LA TERREUR DES RESTAURATEURS

Entre autres événements organisés : la nuit du Petit Paumé, jeudi soir et sa distribution, gratuite, place Bellecour, samedi. Rencontre avec une équipe de jeunes critiques qui donnent des sueurs froides à certains chefs lyonnais.

Ils ont entre 20 et 23 ans, des bouilles d'étudiants, et la tchatche de futurs commerciaux. Qui ? L'équipe du Petit Paumé. Un guide devenu une institution à Lyon pour qui veut trouver des bons plans en ville. Edité par l'une des plus grandes écoles de commerce française, l'EM Lyon , cette bible est entièrement imaginée, portée et rédigée à partir du local de l'"asso'" du Petit Paumé, située dans les bâtiments de l'école de commerce implantée à Ecully. Des bureaux à l'image d'une piaule d'étudiants, où traînent papiers, magazines, cannettes et ordinateurs. Le tout donnant une ambiance faussement décontractée à ce temple de la critique lyonnaise. Ne vous méprenez pas, si ces visages sortis de l'enfance vous rappellent avec mélancolie ces années passées à écumer les bars plutôt que les bancs de la fac, ils donnent bien des soucis à certains des plus grands patrons de restaurants lyonnais.

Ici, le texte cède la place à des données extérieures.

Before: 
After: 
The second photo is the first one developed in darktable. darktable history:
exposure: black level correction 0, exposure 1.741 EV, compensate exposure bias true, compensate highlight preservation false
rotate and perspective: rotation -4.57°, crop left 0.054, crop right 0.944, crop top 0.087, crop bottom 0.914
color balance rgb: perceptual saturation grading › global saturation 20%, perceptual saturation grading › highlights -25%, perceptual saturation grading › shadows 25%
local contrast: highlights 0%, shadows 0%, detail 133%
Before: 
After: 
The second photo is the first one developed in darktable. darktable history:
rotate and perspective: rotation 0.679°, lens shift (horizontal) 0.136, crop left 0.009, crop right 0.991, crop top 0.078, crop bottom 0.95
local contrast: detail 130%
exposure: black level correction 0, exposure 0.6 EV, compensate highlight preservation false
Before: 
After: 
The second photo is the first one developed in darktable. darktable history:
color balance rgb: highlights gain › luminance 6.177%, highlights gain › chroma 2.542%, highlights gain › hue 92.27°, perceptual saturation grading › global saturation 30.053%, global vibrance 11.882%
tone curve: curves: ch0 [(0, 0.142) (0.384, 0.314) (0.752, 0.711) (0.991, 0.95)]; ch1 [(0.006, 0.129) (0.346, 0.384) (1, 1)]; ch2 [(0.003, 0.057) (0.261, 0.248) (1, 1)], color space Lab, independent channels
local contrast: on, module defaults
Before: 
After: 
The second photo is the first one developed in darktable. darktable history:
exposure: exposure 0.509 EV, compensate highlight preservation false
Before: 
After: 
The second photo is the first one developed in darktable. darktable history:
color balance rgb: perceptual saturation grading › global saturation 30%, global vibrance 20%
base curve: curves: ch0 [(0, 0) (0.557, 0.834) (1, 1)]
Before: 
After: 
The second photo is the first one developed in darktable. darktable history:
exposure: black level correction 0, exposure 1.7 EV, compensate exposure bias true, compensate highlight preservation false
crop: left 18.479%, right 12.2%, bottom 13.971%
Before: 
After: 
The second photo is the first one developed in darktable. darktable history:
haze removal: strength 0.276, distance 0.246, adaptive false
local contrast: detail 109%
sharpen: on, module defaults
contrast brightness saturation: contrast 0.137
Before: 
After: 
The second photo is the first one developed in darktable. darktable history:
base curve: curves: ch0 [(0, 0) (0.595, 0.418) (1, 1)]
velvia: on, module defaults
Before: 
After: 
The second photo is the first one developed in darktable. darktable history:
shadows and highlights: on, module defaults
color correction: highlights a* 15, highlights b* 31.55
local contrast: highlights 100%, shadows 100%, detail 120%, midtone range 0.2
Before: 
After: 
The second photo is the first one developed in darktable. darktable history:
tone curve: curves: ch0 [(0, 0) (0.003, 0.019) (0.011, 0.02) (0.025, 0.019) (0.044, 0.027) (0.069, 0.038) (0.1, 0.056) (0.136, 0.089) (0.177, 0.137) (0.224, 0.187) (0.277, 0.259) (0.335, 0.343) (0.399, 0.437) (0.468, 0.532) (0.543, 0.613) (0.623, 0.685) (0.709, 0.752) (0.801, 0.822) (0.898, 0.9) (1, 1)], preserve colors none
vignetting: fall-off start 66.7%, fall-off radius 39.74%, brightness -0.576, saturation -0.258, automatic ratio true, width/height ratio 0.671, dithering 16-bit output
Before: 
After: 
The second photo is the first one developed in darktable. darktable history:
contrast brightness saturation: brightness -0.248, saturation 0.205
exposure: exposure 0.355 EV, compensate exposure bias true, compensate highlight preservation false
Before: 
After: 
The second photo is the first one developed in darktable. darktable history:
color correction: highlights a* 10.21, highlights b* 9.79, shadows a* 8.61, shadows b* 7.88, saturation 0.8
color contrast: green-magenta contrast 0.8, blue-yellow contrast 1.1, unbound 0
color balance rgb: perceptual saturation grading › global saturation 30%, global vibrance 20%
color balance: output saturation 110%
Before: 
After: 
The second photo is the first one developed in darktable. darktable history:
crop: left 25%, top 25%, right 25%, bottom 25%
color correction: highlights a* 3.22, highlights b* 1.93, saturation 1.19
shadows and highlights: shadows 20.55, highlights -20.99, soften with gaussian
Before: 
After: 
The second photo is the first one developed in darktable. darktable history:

"Une bonne critique d'un restaurant dans notre guide", explique Pierre-Marie Simon, boucles blondes, jean délavé et sourire au coin, "c'est 15 à 30 % de chiffre d'affaire en plus !" Ou en moins. Alors certains Chefs de la restauration n'en dorment plus la nuit, ou jouent la carte de la malhonnêteté : "Certains pensent qu'une pub achetée dans Le Petit Paumé équivaut à une bonne critique, raconte Pierre-Marie. Ils nous mettent la pression ou nous prennent de haut pour avoir un œil sur ce qui va être écrit !" Des leçons que les jeunes gens ne sont pas prêts à avaler : "Parce que nous travaillons comme des professionnels, souligne Marie, chargée de la communication du Petit Paumé. Les personnes en charge de vendre les espaces publicitaires pour telle ou telle rubrique ne vont pas critiquer les établissements de la rubrique en question." Un principe auquel tous sont attachés afin de préserver leur indépendance. Et à Antoine d'ajouter : "Personne à Lyon ne pourra jamais égaler le Petit Paumé, tout simplement parce que personne ne peut se permettre de tester tous les établissements lyonnais tous les ans." Pour preuve de la qualité de leur travail, ils précisent que "les tests se font toujours deux fois lorsque l'on doit attribuer un RPP (Recommandé par le Petit Paumé, l'équivalent des trois étoiles du guide Michelin !) ou écrire une mauvaise critique." Ils ont l'air fier de la tâche accomplie cette année, mais surtout ravis de leurs expériences : "J'ai testé 5 karaokés en deux semaines, lance Pierre-Marie. Et j'ai vraiment donné de ma personne. J'ai chanté à chaque fois et pris 5 cuites mémorables." Preuve d'une forte implication et d'une grande part d'investissement personnel ! Avec la sortie d'un guide à leur image, toujours drôle, rarement ennuyeux et chaque année, différent. "Liberté, créativité, Petit Paumé !" s'amuse Pierre-Marie. "Mais que les patrons d'établissements se rassurent, concède-t-il, il devrait y avoir plus de satisfaits que de mécontents pour cette édition 2008 !" Suspens jusqu'à mardi, date à laquelle est distribué le guide, en avant-première, aux différents annonceurs. Les autres attendront samedi.